Activity:
Return, from the data below, each line that contains the word "Rendered".

─── Record set ───

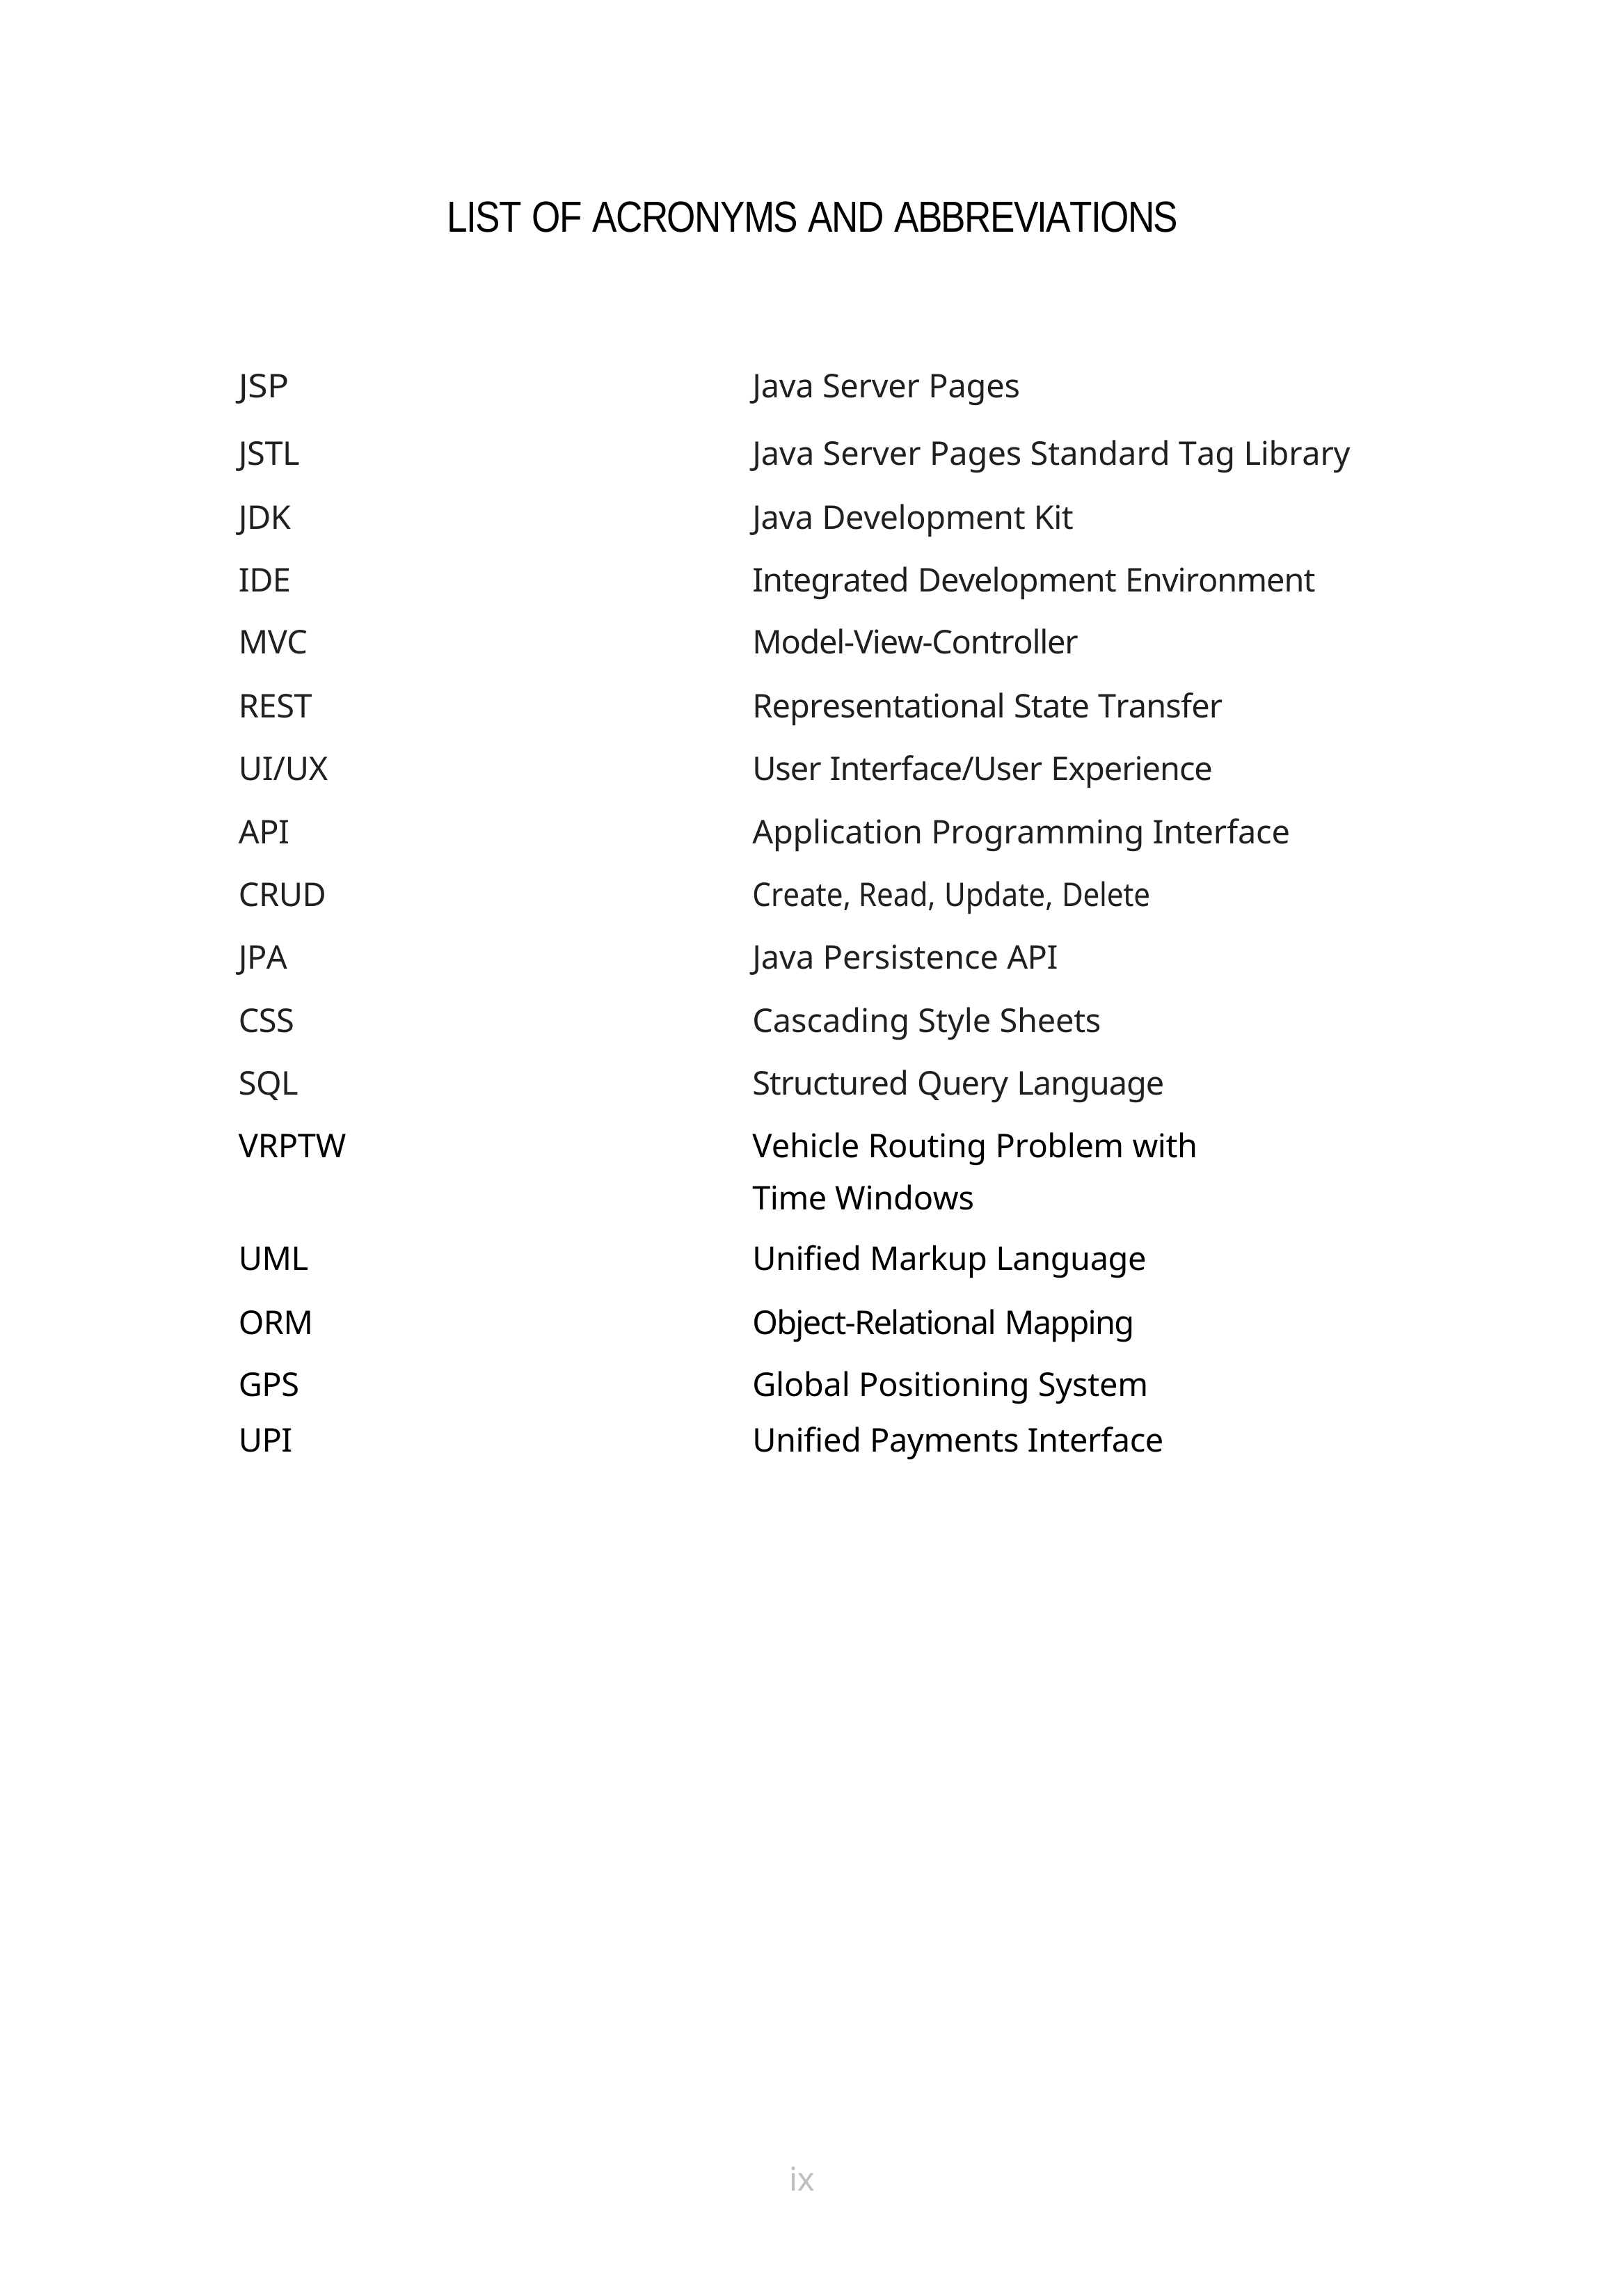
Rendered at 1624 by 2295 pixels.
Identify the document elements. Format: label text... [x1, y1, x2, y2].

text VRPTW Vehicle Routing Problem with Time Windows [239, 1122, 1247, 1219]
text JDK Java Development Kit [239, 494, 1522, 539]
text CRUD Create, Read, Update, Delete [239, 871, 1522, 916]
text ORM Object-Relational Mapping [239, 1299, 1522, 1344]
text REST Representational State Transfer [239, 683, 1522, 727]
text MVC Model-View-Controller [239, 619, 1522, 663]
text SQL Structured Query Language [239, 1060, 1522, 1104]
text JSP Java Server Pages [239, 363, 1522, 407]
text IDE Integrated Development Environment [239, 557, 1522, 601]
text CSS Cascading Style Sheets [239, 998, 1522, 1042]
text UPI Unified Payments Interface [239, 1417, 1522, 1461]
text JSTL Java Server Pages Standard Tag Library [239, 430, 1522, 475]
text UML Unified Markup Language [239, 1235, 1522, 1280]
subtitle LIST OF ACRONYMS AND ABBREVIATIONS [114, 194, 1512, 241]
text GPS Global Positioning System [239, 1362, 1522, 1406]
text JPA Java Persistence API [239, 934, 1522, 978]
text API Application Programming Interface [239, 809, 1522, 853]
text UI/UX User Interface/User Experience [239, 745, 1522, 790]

───
─── Record set ───

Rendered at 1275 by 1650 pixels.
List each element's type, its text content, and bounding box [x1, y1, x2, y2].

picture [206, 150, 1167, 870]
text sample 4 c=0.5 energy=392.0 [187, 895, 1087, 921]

───

Output for this task:
Rendered at 1624 by 2295 pixels.
Rendered at 1275 by 1650 pixels.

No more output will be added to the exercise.